→ **TASK REQUIREMENTS**: The entries below contain pictures. Write out only the lines from the line with "planter: present [79,386,129,461]" up to and including the line with "smartphone: present [287,413,361,435]", exactly, without them.

→ **SUPPLIED RECORDS**:
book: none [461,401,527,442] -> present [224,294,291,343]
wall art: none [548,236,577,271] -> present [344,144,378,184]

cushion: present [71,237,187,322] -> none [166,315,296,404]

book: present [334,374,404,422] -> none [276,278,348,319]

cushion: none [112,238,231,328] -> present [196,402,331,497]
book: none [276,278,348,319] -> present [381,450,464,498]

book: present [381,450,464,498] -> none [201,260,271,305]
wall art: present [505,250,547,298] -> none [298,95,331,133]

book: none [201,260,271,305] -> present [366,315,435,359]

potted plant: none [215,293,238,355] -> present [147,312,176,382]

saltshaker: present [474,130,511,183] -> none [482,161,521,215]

* * *

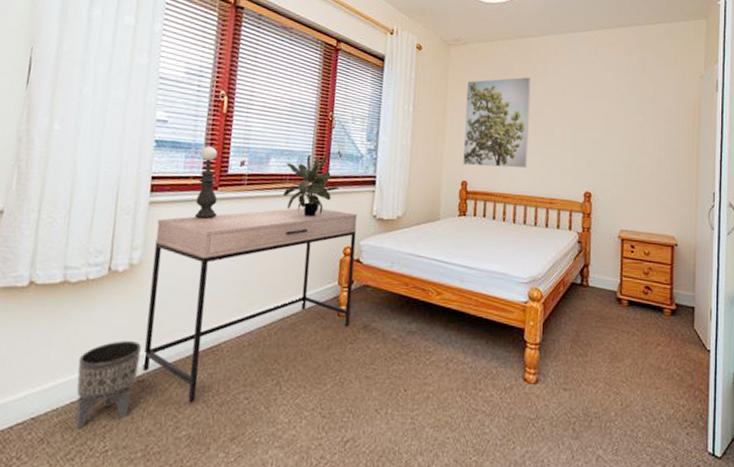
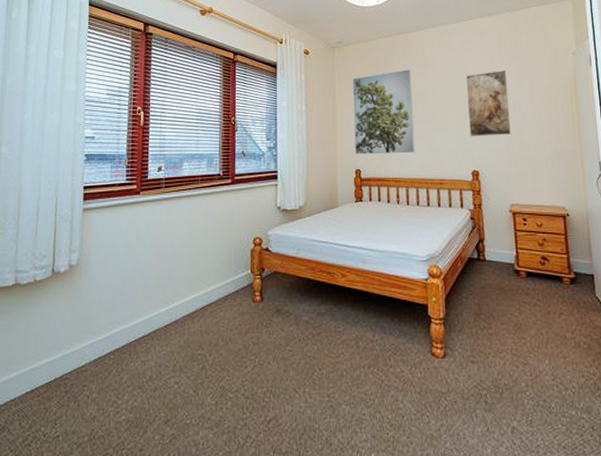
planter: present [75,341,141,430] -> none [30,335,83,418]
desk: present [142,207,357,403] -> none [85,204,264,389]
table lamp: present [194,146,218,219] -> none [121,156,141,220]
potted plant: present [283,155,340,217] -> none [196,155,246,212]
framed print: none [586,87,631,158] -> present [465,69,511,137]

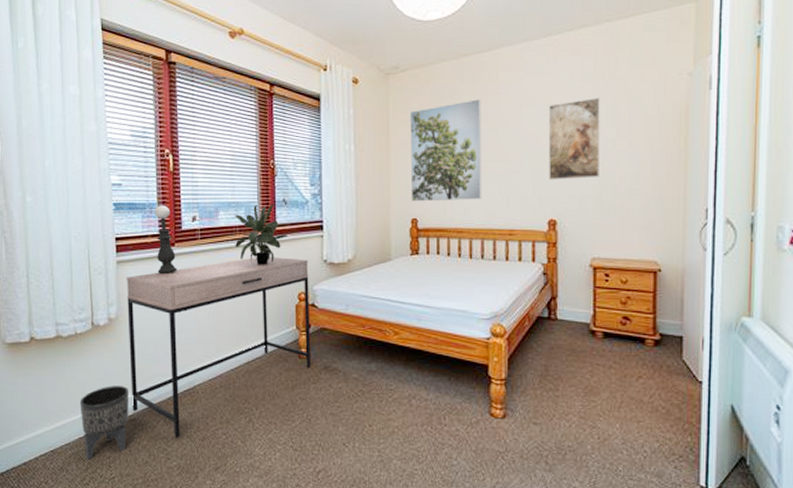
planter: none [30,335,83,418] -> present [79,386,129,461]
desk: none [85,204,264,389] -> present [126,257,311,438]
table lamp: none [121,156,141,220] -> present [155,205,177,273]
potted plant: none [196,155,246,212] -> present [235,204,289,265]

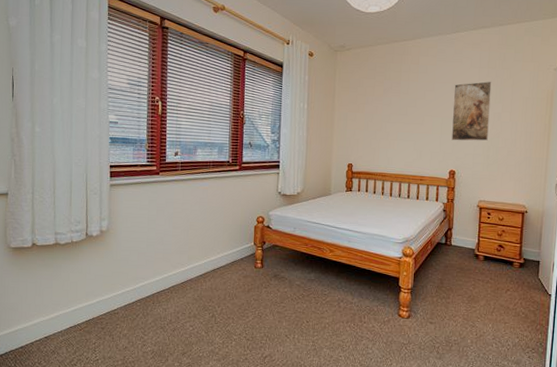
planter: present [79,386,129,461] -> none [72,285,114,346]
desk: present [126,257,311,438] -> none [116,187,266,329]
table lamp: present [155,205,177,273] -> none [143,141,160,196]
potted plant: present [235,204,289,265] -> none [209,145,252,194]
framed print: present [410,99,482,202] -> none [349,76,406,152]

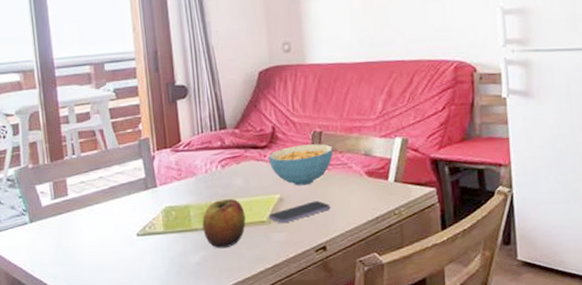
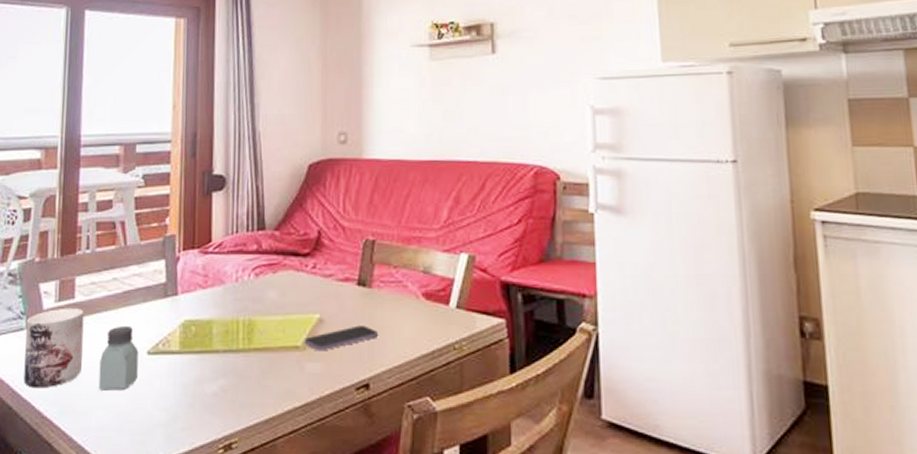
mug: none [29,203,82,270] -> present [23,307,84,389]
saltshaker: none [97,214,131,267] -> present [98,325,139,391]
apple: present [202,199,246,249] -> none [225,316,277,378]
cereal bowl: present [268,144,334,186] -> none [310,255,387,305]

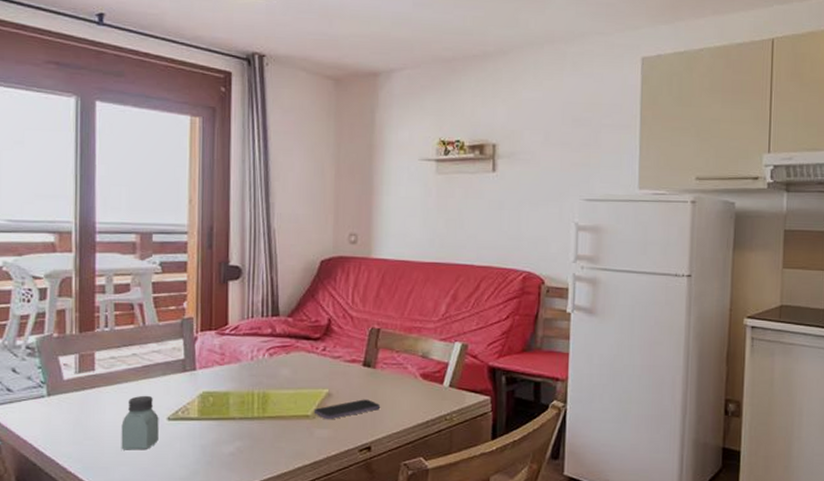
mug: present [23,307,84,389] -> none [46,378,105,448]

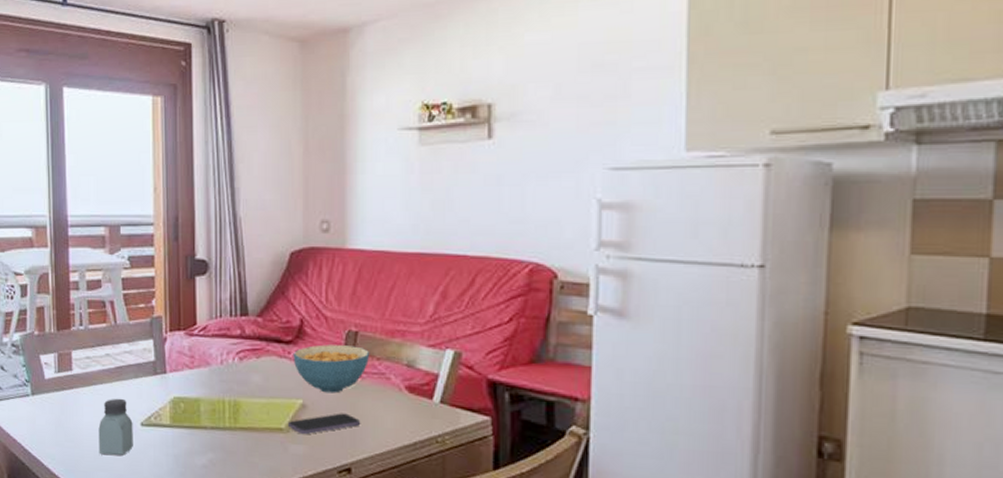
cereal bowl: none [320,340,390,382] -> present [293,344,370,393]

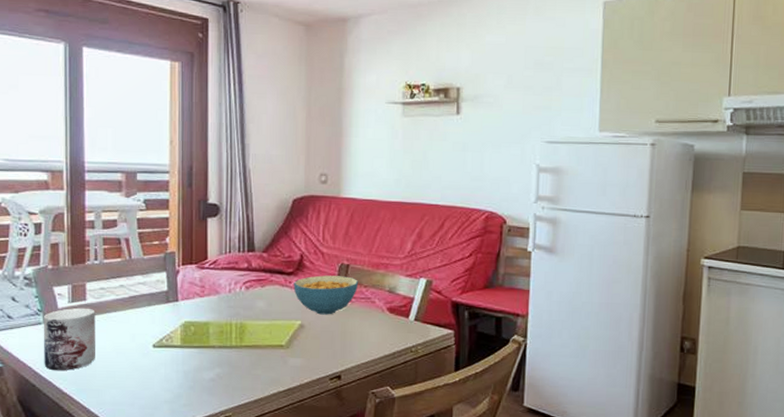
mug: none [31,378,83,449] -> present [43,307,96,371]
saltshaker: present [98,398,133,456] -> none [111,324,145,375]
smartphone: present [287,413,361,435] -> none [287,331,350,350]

→ **RESPONSE**:
planter: present [79,386,129,461] -> none [72,285,114,346]
desk: present [126,257,311,438] -> none [116,187,266,329]
table lamp: present [155,205,177,273] -> none [143,141,160,196]
potted plant: present [235,204,289,265] -> none [209,145,252,194]
framed print: present [410,99,482,202] -> none [349,76,406,152]

mug: none [29,203,82,270] -> present [23,307,84,389]
saltshaker: none [97,214,131,267] -> present [98,325,139,391]
apple: present [202,199,246,249] -> none [225,316,277,378]
cereal bowl: present [268,144,334,186] -> none [310,255,387,305]

mug: present [23,307,84,389] -> none [46,378,105,448]

cereal bowl: none [320,340,390,382] -> present [293,344,370,393]

mug: none [31,378,83,449] -> present [43,307,96,371]
saltshaker: present [98,398,133,456] -> none [111,324,145,375]
smartphone: present [287,413,361,435] -> none [287,331,350,350]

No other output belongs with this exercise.